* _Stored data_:
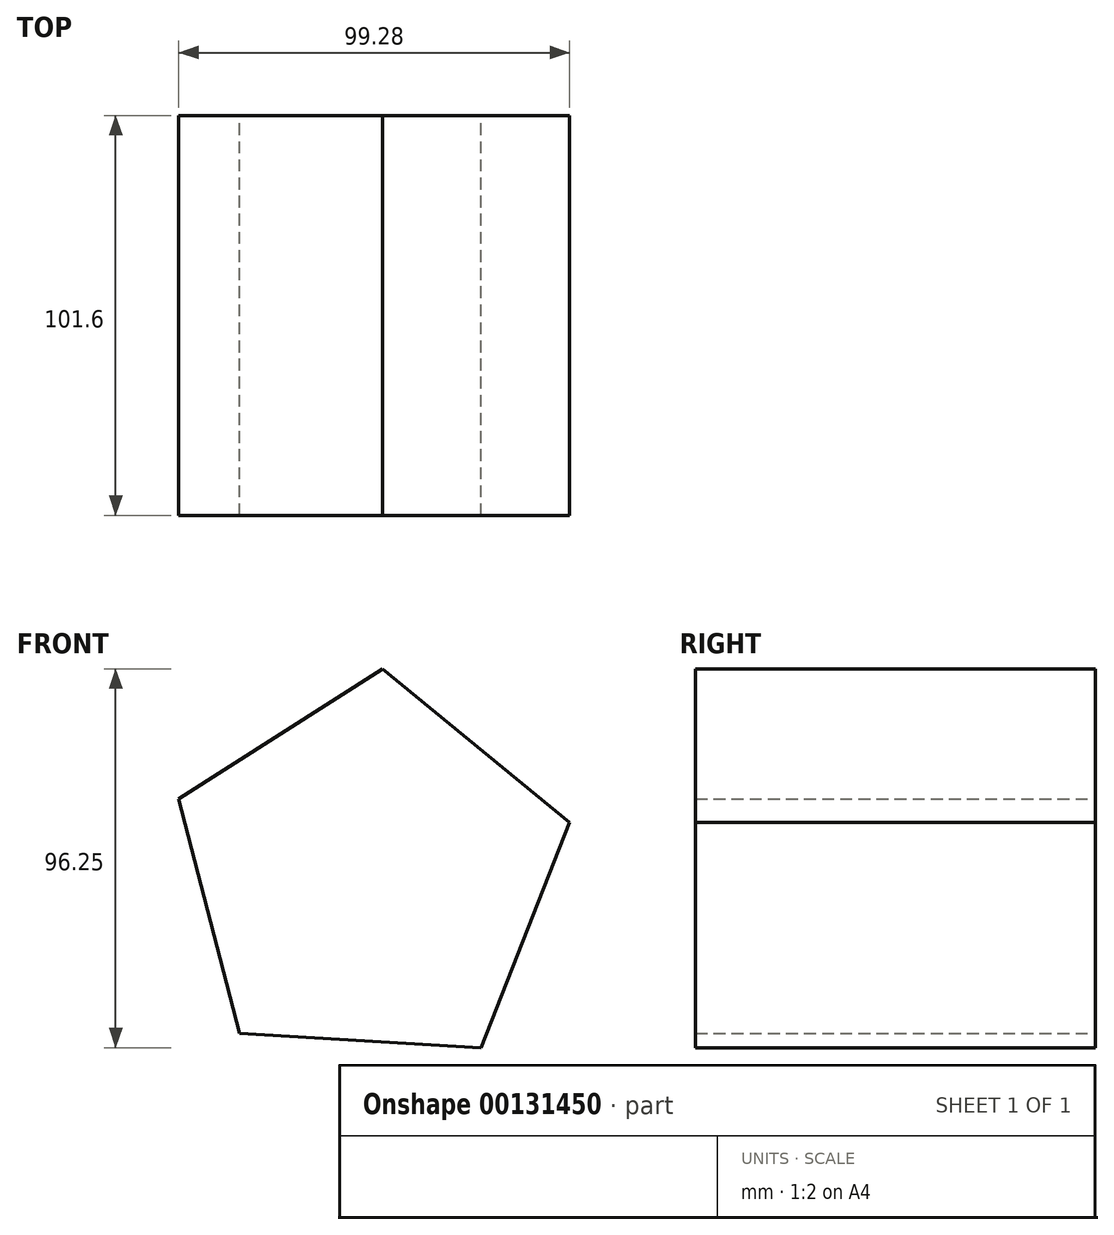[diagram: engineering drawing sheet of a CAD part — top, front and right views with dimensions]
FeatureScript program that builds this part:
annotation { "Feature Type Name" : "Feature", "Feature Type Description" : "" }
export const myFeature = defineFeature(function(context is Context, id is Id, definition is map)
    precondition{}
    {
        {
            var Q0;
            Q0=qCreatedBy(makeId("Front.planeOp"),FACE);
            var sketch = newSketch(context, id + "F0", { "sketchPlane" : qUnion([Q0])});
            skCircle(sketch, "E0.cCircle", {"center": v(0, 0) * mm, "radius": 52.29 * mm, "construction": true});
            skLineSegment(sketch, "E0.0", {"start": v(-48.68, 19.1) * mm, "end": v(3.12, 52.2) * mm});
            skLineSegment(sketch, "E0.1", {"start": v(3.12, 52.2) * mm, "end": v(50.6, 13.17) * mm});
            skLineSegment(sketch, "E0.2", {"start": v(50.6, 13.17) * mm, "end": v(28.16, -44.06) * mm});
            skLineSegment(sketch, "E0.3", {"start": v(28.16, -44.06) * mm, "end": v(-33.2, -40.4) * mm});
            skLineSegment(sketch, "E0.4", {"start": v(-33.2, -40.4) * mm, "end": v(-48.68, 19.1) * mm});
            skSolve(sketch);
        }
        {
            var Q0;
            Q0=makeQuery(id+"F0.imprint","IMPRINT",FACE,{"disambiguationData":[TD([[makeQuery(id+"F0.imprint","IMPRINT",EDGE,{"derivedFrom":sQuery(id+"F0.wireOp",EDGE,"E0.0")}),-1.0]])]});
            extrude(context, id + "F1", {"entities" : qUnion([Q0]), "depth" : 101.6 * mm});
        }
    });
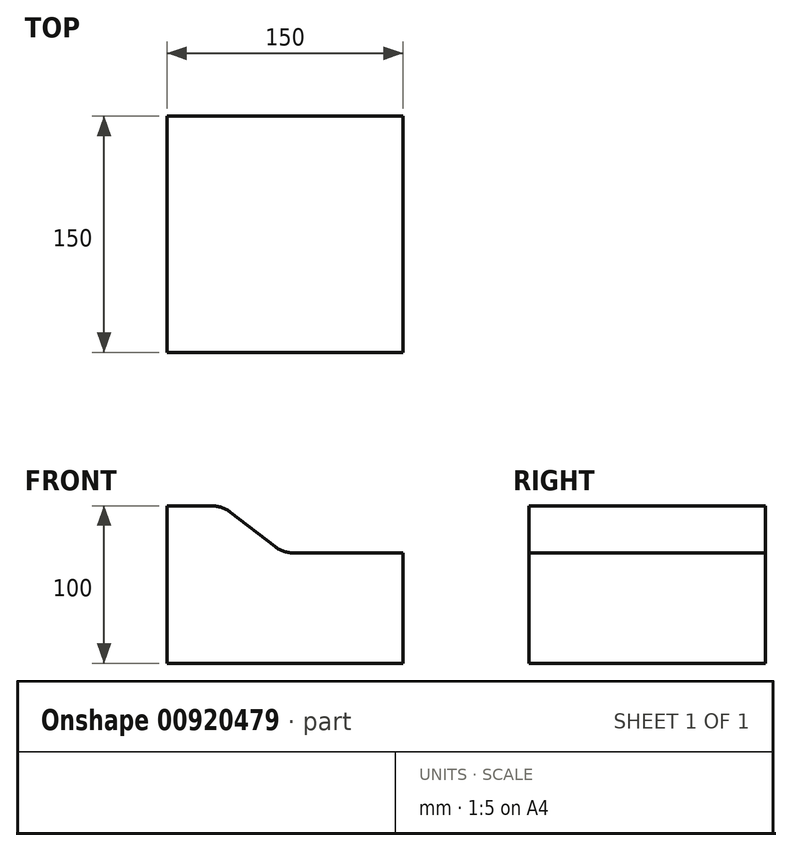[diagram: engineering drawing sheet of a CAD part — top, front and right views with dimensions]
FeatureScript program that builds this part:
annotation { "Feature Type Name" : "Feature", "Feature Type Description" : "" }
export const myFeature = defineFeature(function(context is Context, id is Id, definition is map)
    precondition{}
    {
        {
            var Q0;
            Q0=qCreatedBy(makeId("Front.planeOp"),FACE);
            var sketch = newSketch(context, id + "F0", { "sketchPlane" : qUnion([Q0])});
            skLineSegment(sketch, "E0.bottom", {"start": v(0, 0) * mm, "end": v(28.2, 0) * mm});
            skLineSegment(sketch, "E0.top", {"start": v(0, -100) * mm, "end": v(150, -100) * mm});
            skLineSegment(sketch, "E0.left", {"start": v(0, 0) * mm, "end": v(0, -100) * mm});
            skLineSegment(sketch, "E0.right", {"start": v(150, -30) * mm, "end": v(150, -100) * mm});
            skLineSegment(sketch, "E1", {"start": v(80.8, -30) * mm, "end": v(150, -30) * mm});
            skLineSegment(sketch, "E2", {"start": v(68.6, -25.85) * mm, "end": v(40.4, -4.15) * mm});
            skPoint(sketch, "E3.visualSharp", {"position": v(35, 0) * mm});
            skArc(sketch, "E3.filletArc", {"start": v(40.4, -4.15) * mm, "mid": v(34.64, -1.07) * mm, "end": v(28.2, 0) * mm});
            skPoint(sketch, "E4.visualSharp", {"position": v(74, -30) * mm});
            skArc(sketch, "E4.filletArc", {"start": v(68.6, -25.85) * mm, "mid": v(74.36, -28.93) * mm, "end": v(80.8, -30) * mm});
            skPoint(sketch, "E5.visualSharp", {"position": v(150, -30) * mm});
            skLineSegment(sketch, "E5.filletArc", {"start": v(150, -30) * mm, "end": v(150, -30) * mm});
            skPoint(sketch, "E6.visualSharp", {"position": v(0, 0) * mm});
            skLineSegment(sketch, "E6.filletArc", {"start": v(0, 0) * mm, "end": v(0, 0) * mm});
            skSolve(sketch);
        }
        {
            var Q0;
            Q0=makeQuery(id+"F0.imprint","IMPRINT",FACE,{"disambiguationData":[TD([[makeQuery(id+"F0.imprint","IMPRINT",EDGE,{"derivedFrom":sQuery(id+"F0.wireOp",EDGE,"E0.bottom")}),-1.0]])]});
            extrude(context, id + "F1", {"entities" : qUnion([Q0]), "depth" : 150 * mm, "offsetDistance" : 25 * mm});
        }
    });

* _WHAT THE EXERCISE ASKS_: Gather every line in the rows above that contains the string "wireOp" and copy each one in full.

* _COMPLETED TASK_:
            Q0=makeQuery(id+"F0.imprint","IMPRINT",FACE,{"disambiguationData":[TD([[makeQuery(id+"F0.imprint","IMPRINT",EDGE,{"derivedFrom":sQuery(id+"F0.wireOp",EDGE,"E0.0")}),-1.0]])]});
            Q0=makeQuery(id+"F0.imprint","IMPRINT",FACE,{"disambiguationData":[TD([[makeQuery(id+"F0.imprint","IMPRINT",EDGE,{"derivedFrom":sQuery(id+"F0.wireOp",EDGE,"E0.bottom")}),-1.0]])]});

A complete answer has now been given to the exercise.